Tuesday, September 24, 2013

Pilot Review: Marvel's Agents of S.H.I.E.L.D.


Marvel's Agents of S.H.I.E.L.D. (Tuesdays at 8:00 on ABC)

The look and feel of ABC's new small-screen addition to the Marvel Cinematic Universe is a reminder of how good broadtcast television can be with the right people (and enough money) behind it. Unfortunately, it's also a reminder of what can happen when there are too many cooks in the kitchen pulling a series in too many different directions. While Agents of SHIELD is quick-witted and visually stimulating, it's also a confusing blend of genres without much plot.

The general idea of Agents of SHIELD is that Agent Phil Coulson (Clark Gregg), whom the audience was told died in the film The Avengers, is actually alive and still working for SHIELD. His newest assignment is to assemble a team of operatives to investigate the presence of new "gifteds," or superheroes, since the New York battle which served as the film's finale. He gathers agents Melinda May (Ming-Na Wen, ER), a pilot and weapons expert; Grant Ward (Brett Dalton), a black ops specialist; Leo Fitz (Ian De Caestecker) and Jemma Simmons (Elizabeth Henstridge), both tech and science specialists; and Skye (Chloe Bennet, Nashvile), a newly recruited hacker. The pilot sees the team seeking out Michael Peterson (guest star J. August Richards, Angel), a down-on-his-luck single dad who lost his job, his marriage, and his home, but managed to acquire some super strength.

After watching the pilot, I'm still not entirely sure what the over-arching plot of Agents of SHIELD is. Will it be like a superhero version of NCIS, with the team looking for new heroes/villains each week? Or is this more along the lines of Heroes, which introduced a bunch of characters and a thin mystery over the course of the first few episodes before the real story kicked in? Because the pilot was really just an extended manhunt, just with superpowered forensics. I suppose that's a fine enough idea for a show like this, but I'd much rather there be a serialized plot and not a hero-of-the-week chase.

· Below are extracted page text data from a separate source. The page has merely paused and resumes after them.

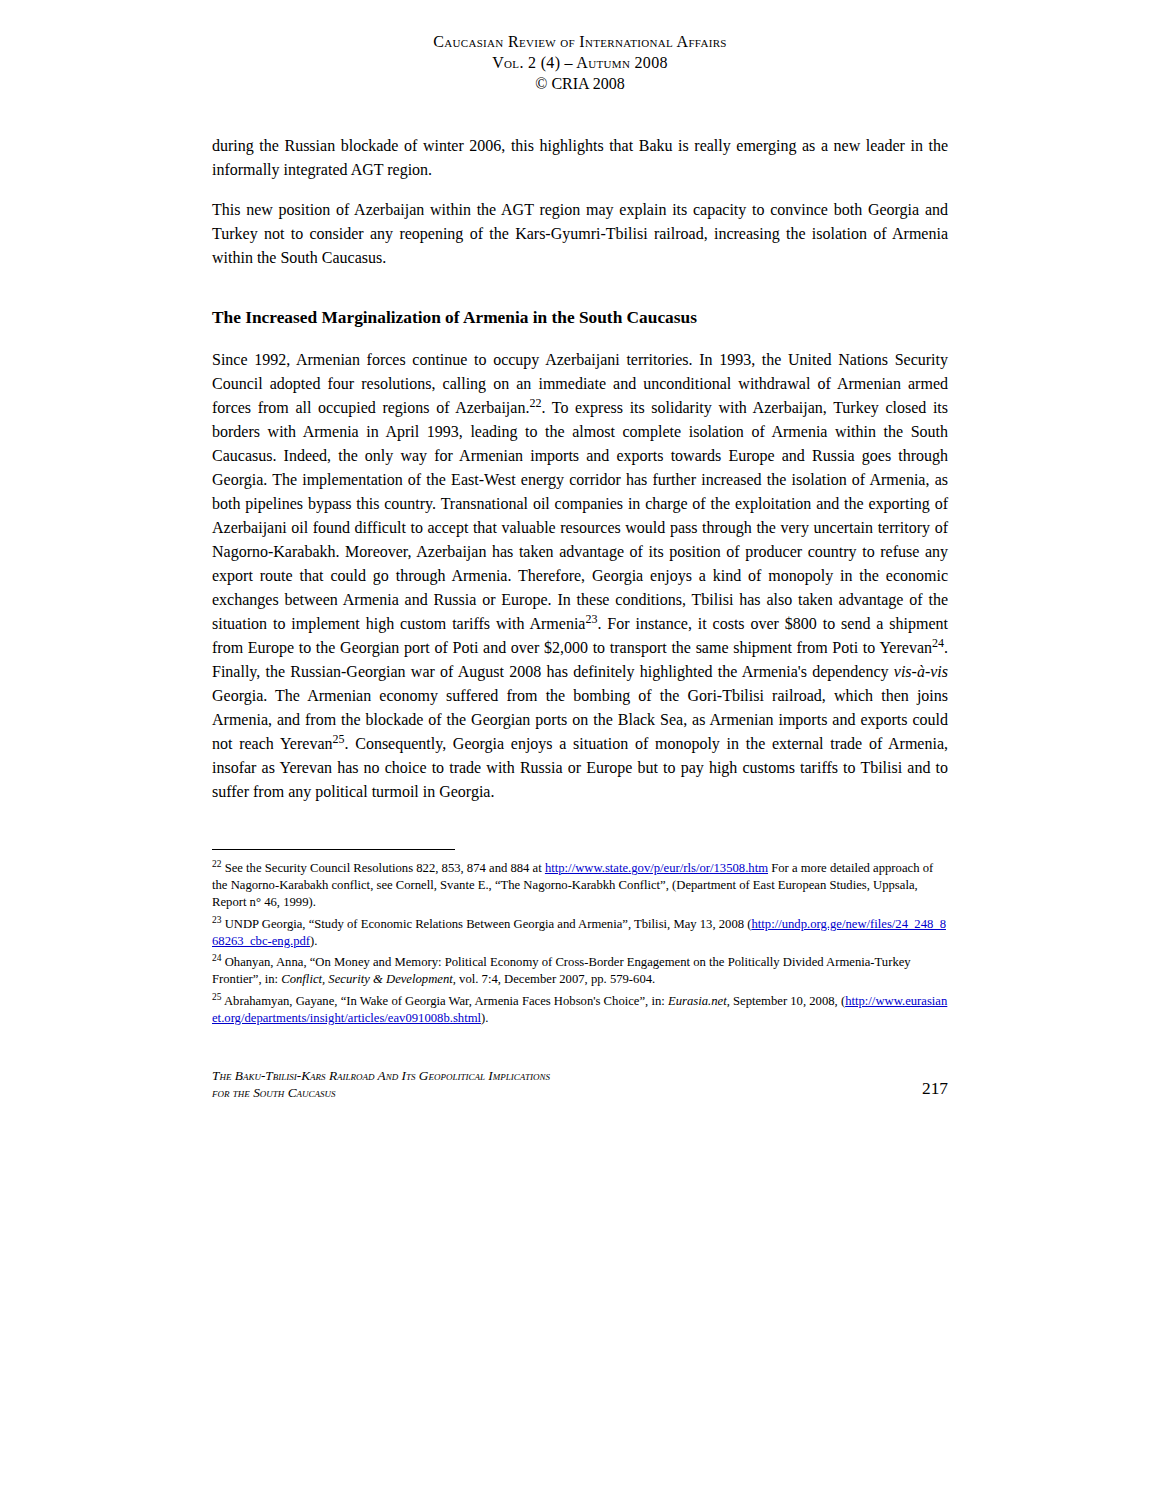Caucasian Review of International Affairs
Vol. 2 (4) – Autumn 2008
© CRIA 2008
during the Russian blockade of winter 2006, this highlights that Baku is really emerging as a new leader in the informally integrated AGT region.
This new position of Azerbaijan within the AGT region may explain its capacity to convince both Georgia and Turkey not to consider any reopening of the Kars-Gyumri-Tbilisi railroad, increasing the isolation of Armenia within the South Caucasus.
The Increased Marginalization of Armenia in the South Caucasus
Since 1992, Armenian forces continue to occupy Azerbaijani territories. In 1993, the United Nations Security Council adopted four resolutions, calling on an immediate and unconditional withdrawal of Armenian armed forces from all occupied regions of Azerbaijan.22. To express its solidarity with Azerbaijan, Turkey closed its borders with Armenia in April 1993, leading to the almost complete isolation of Armenia within the South Caucasus. Indeed, the only way for Armenian imports and exports towards Europe and Russia goes through Georgia. The implementation of the East-West energy corridor has further increased the isolation of Armenia, as both pipelines bypass this country. Transnational oil companies in charge of the exploitation and the exporting of Azerbaijani oil found difficult to accept that valuable resources would pass through the very uncertain territory of Nagorno-Karabakh. Moreover, Azerbaijan has taken advantage of its position of producer country to refuse any export route that could go through Armenia. Therefore, Georgia enjoys a kind of monopoly in the economic exchanges between Armenia and Russia or Europe. In these conditions, Tbilisi has also taken advantage of the situation to implement high custom tariffs with Armenia23. For instance, it costs over $800 to send a shipment from Europe to the Georgian port of Poti and over $2,000 to transport the same shipment from Poti to Yerevan24. Finally, the Russian-Georgian war of August 2008 has definitely highlighted the Armenia's dependency vis-à-vis Georgia. The Armenian economy suffered from the bombing of the Gori-Tbilisi railroad, which then joins Armenia, and from the blockade of the Georgian ports on the Black Sea, as Armenian imports and exports could not reach Yerevan25. Consequently, Georgia enjoys a situation of monopoly in the external trade of Armenia, insofar as Yerevan has no choice to trade with Russia or Europe but to pay high customs tariffs to Tbilisi and to suffer from any political turmoil in Georgia.
22 See the Security Council Resolutions 822, 853, 874 and 884 at http://www.state.gov/p/eur/rls/or/13508.htm For a more detailed approach of the Nagorno-Karabakh conflict, see Cornell, Svante E., “The Nagorno-Karabkh Conflict”, (Department of East European Studies, Uppsala, Report n° 46, 1999).
23 UNDP Georgia, “Study of Economic Relations Between Georgia and Armenia”, Tbilisi, May 13, 2008 (http://undp.org.ge/new/files/24_248_868263_cbc-eng.pdf).
24 Ohanyan, Anna, “On Money and Memory: Political Economy of Cross-Border Engagement on the Politically Divided Armenia-Turkey Frontier”, in: Conflict, Security & Development, vol. 7:4, December 2007, pp. 579-604.
25 Abrahamyan, Gayane, “In Wake of Georgia War, Armenia Faces Hobson's Choice”, in: Eurasia.net, September 10, 2008, (http://www.eurasianet.org/departments/insight/articles/eav091008b.shtml).
The Baku-Tbilisi-Kars Railroad And Its Geopolitical Implications
for the South Caucasus
217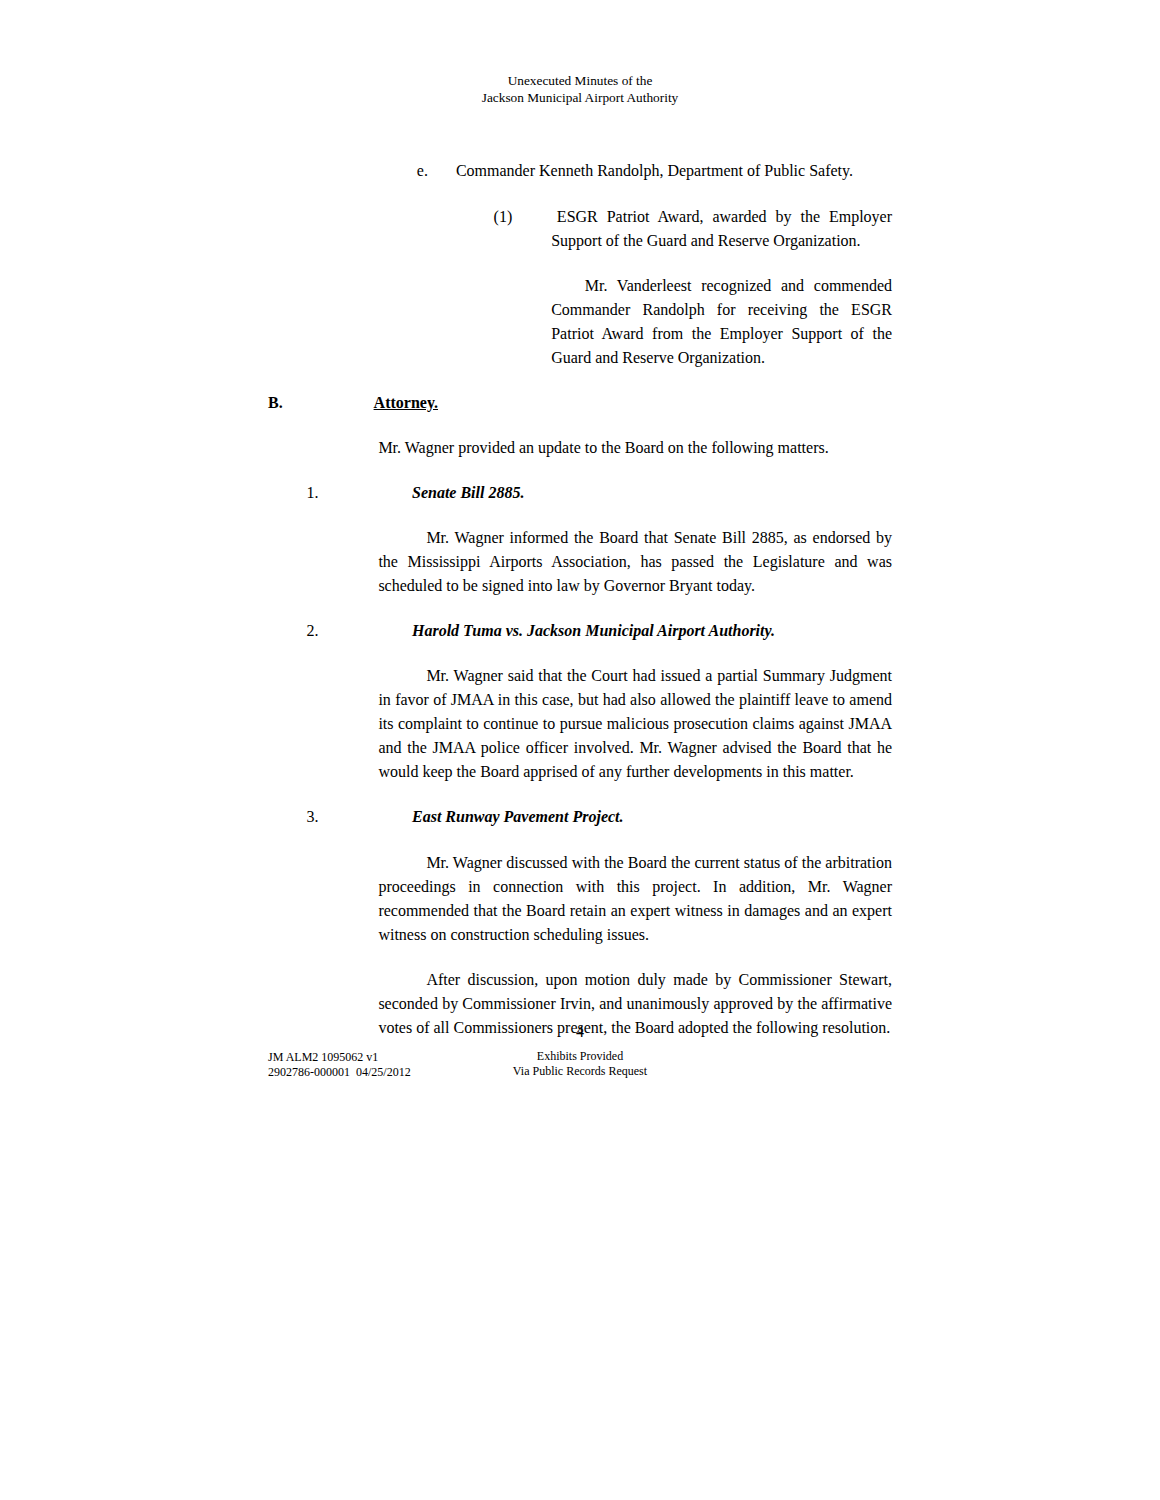Unexecuted Minutes of the
Jackson Municipal Airport Authority
e. Commander Kenneth Randolph, Department of Public Safety.
(1) ESGR Patriot Award, awarded by the Employer Support of the Guard and Reserve Organization.
Mr. Vanderleest recognized and commended Commander Randolph for receiving the ESGR Patriot Award from the Employer Support of the Guard and Reserve Organization.
B. Attorney.
Mr. Wagner provided an update to the Board on the following matters.
1. Senate Bill 2885.
Mr. Wagner informed the Board that Senate Bill 2885, as endorsed by the Mississippi Airports Association, has passed the Legislature and was scheduled to be signed into law by Governor Bryant today.
2. Harold Tuma vs. Jackson Municipal Airport Authority.
Mr. Wagner said that the Court had issued a partial Summary Judgment in favor of JMAA in this case, but had also allowed the plaintiff leave to amend its complaint to continue to pursue malicious prosecution claims against JMAA and the JMAA police officer involved. Mr. Wagner advised the Board that he would keep the Board apprised of any further developments in this matter.
3. East Runway Pavement Project.
Mr. Wagner discussed with the Board the current status of the arbitration proceedings in connection with this project. In addition, Mr. Wagner recommended that the Board retain an expert witness in damages and an expert witness on construction scheduling issues.
After discussion, upon motion duly made by Commissioner Stewart, seconded by Commissioner Irvin, and unanimously approved by the affirmative votes of all Commissioners present, the Board adopted the following resolution.
4
JM ALM2 1095062 v1
2902786-000001 04/25/2012
Exhibits Provided
Via Public Records Request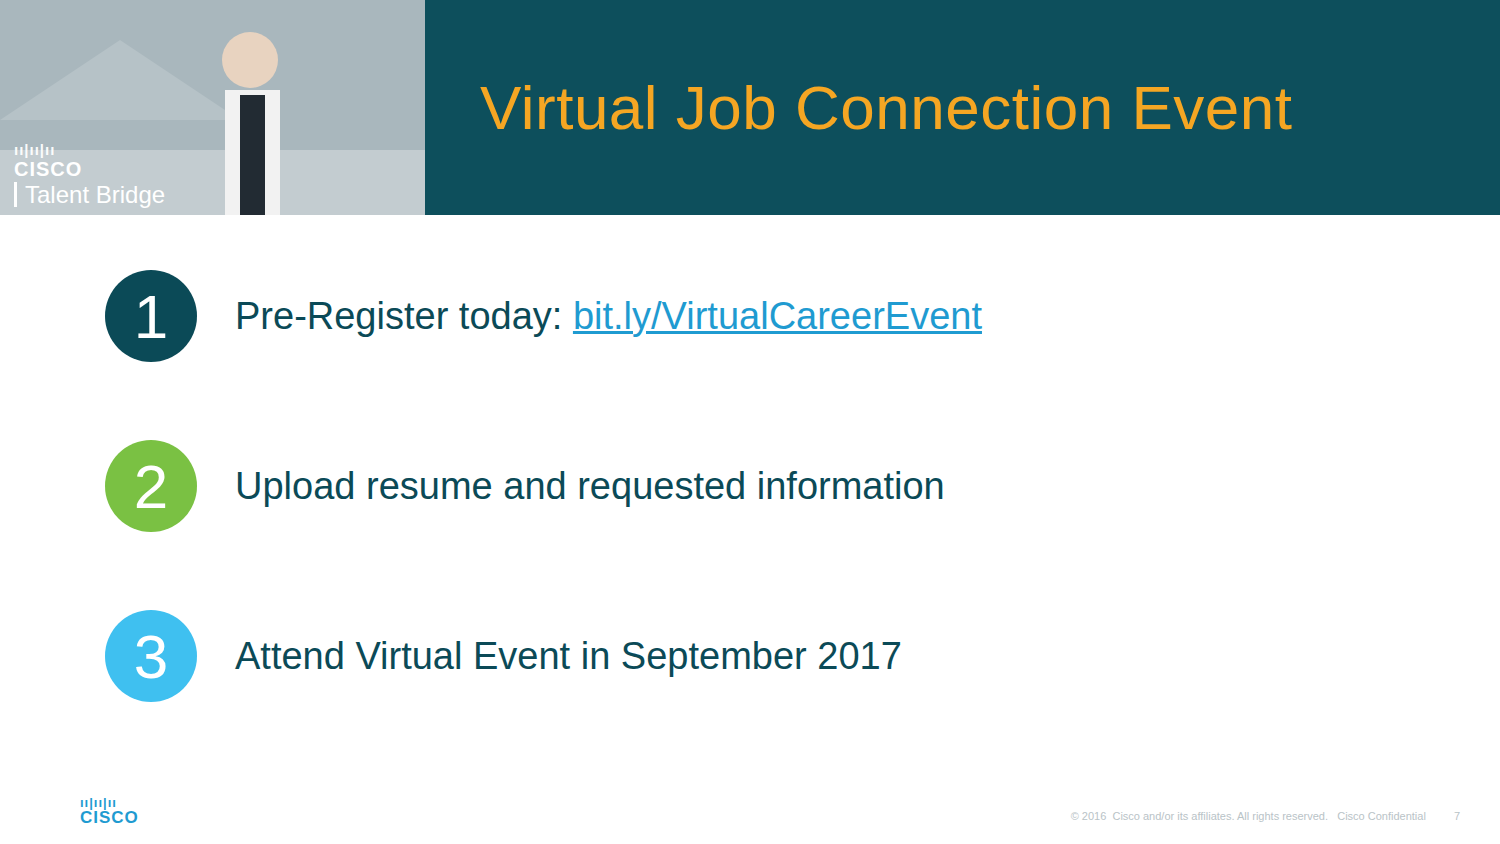ıı|ıı|ıı
CISCO
Talent Bridge
Virtual Job Connection Event
1
Pre-Register today: bit.ly/VirtualCareerEvent
2
Upload resume and requested information
3
Attend Virtual Event in September 2017
ıı|ıı|ıı CISCO
© 2016 Cisco and/or its affiliates. All rights reserved. Cisco Confidential 7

Aside from that quibble, however, Agents of SHIELD is a very strong pilot. Joss Whedon's touch is evident throughout, from the quick, adrenaline-fueled pacing of the direction, to the sharp repartee of the dialogue. He created the series alongside brother Jed Whedon & sister-in-law Maurissa Tancharoen, both of whom worked with Whedon on The Avengers and the short-lived series Dollhouse. The same ideas raised in both of those creations are present here: questions of identity and what it means to be human. J. August Richards gets the script's best moment at the pilot's end, delivering an emotional monologue about what a hero truly is and why it matters to be good in a world populated by potential evils. But there's also a lot of humor, as one would expect from this team. My favorite line is courtesy of Chloe Bennet's Skye, a send-up of an oft-repeated Spider Man philosophy: "With great power comes... a lot of weirdness you're not prepared to handle alone!"

The rest of the pilot's funniest moments belong to Clark Gregg, whose Agent Coulson really gets to shine on the small screen. He was a welcome bit player in the Marvel films, but he succeeds even further on TV. Gregg is bitingly funny and full of energy. The remainder of the cast is primarily newcomers, aside from the underused Wa. They're all adequate, though Bennet and Dalton do stand out as the strongest of the lot, probably because they have one of the best scenes in the whole episode involving an unexpected use of truth serum. It's scenes like this one where Agents of SHIELD is at its best: when it's flipping the superhero genre on its head, poking fun at itself, finding humor in all of the action and mayhem, and getting at deeper human truths within an unlikely genre. This is also part of what made The Avengers such a successful film. With a stronger central plotline, future episodes of the series could match the thrills and total enjoyment of its parent film as well.